The USMNT seem destined to make their next journey from prominence to preeminence soon, but will that be this summer at our own World Cup? How far must our boys go to pull in the still soccer-agnostic, those bandwagon fans who only like backing a winner? Will we still be alive in the tournament past our 250th birthday on July 4?
Like so many Americans, I feel pulled in different directions. I’m as gringo as can be, but still feel some residual rooting interest for Mexico when it comes to soccer. No doubt you, my fellow countrymen of Irish, Italian, Korean, Nigerian, German, Polish, Argentine, Costa Rican, your-country-here descent can relate; except your ancestral land didn’t become the archrival in the sport to the US, as Mexico did.
Mexicans always thought Americans were a bit odd because they didn’t care for the global game, and always thought it would be a good thing for the neighborhood if they’d join in, play with others, be a part of the community.
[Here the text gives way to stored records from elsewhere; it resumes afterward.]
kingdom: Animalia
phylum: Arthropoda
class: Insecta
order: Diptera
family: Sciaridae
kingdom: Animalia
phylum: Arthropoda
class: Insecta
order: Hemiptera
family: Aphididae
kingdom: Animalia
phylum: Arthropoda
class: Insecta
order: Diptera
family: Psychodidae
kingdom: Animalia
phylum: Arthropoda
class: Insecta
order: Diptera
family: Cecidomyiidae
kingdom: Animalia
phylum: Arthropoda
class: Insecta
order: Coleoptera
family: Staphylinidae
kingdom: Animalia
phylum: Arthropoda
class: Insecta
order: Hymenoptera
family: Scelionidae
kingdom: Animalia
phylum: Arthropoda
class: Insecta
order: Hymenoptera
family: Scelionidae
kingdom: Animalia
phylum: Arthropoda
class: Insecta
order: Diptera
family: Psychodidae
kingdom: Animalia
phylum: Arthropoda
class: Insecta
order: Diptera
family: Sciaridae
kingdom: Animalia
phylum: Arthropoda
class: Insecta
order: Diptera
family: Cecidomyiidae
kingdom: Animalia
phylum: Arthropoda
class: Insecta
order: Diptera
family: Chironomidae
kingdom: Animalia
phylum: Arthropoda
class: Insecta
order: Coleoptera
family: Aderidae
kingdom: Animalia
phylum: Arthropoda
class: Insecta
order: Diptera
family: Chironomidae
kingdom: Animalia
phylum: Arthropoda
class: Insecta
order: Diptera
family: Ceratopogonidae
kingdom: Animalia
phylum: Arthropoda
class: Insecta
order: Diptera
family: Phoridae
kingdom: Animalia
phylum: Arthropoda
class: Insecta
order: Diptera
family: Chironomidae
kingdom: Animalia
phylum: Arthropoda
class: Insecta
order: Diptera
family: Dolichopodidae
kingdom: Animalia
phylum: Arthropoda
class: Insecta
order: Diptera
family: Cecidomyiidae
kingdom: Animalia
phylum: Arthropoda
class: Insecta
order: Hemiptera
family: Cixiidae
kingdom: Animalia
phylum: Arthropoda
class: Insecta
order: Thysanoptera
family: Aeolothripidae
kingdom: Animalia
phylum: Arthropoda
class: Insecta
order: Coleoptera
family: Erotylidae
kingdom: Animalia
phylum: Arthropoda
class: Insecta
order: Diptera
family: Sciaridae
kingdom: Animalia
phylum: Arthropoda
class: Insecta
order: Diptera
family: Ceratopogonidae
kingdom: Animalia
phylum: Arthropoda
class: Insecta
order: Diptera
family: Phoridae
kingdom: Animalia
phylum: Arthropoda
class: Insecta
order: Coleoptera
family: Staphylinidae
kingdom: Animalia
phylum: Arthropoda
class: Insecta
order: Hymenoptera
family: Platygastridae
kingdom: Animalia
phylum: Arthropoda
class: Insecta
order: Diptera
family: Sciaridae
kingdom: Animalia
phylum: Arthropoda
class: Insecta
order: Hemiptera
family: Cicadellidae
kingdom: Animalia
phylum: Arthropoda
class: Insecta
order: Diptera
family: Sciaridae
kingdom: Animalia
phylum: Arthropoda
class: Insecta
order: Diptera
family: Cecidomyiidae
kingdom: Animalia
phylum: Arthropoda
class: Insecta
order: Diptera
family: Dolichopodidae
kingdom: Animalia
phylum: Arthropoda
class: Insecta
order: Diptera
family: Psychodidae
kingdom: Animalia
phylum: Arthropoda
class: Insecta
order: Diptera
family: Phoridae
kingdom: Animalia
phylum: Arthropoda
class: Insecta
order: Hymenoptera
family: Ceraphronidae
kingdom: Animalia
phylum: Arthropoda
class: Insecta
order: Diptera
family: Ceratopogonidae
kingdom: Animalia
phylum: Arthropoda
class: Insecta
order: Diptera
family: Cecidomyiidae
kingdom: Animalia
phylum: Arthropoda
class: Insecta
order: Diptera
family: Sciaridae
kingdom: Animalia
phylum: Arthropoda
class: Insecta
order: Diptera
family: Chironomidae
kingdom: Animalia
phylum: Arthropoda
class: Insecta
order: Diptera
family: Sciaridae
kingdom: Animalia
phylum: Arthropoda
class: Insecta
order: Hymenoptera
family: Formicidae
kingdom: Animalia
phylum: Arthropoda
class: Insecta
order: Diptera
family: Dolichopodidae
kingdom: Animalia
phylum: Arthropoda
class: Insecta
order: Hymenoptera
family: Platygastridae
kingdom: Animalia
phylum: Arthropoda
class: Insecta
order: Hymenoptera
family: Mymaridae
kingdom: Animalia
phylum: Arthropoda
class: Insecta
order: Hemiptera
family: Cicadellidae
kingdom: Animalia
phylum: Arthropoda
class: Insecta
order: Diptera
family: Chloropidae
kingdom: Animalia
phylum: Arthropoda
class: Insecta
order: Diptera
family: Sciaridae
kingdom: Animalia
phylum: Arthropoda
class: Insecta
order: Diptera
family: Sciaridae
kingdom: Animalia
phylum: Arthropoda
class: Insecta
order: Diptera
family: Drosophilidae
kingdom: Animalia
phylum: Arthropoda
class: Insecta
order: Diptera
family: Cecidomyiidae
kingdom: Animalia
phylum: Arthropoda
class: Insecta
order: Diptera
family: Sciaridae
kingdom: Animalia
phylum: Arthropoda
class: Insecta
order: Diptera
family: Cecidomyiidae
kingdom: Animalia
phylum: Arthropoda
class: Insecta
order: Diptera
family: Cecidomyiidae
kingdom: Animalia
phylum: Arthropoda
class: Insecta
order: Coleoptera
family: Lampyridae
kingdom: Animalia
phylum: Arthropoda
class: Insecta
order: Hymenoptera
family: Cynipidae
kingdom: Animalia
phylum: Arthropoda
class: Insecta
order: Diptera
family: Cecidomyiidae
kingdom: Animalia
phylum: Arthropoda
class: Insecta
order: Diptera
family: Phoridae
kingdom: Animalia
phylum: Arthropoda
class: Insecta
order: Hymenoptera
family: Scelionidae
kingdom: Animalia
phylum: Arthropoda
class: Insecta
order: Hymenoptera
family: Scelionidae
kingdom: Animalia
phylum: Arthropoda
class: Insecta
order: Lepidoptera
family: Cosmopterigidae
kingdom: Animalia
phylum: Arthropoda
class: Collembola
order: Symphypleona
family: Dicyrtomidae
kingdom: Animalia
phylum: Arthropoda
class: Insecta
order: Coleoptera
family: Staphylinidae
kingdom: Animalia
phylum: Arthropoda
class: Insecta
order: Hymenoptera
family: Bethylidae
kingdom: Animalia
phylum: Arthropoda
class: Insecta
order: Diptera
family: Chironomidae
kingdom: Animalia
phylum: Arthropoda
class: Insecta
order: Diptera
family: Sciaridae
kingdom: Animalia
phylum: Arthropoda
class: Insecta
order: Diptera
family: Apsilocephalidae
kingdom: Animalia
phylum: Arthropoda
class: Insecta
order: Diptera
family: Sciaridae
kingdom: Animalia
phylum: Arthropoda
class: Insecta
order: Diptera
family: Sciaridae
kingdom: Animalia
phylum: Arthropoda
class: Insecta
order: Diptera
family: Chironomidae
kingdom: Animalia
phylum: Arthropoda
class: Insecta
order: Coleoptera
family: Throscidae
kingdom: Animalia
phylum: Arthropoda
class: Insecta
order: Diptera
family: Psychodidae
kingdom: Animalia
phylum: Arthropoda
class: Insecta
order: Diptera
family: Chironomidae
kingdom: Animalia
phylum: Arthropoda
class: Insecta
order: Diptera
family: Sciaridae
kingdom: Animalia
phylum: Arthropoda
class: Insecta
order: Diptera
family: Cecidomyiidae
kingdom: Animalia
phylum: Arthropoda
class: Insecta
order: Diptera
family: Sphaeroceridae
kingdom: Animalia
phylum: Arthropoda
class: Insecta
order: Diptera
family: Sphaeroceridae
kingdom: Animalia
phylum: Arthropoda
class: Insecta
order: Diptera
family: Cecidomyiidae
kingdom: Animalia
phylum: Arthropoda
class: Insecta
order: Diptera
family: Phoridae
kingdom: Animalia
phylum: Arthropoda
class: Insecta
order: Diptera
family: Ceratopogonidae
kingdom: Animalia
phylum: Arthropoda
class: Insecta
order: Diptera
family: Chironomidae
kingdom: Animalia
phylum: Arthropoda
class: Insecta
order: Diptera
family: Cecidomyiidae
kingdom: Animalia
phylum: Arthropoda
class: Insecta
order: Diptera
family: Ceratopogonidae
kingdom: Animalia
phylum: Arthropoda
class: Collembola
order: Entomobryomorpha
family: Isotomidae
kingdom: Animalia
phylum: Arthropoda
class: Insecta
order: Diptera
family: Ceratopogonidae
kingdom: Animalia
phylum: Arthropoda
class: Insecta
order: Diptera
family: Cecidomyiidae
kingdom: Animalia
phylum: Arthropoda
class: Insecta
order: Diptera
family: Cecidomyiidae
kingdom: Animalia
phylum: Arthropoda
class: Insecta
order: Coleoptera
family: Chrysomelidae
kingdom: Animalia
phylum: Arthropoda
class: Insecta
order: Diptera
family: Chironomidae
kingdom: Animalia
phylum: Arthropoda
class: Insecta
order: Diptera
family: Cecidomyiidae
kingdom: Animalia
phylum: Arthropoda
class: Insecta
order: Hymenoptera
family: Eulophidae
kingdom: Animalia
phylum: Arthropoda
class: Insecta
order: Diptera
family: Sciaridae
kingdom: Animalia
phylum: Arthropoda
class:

So did people elsewhere, by and large; we all hoped my counselors at Camp Algonquin stopped hiding the soccer balls away somewhere, and ditched the silly frisbees.
But many of those outside encouraging voices didn’t mean for the US, which already dominates plenty if we’re honest, to become so good at this sport. If this continues, they might even come to regret their encouragement in the first place.
And be more careful what they wish for in the future.
Not me. I am fully cheering on Team USA, hoping they achieve new glory in this historic summer. Except, full disclosure, if they play Mexico. Then I might have to watch from behind the couch, in a terrified crouch.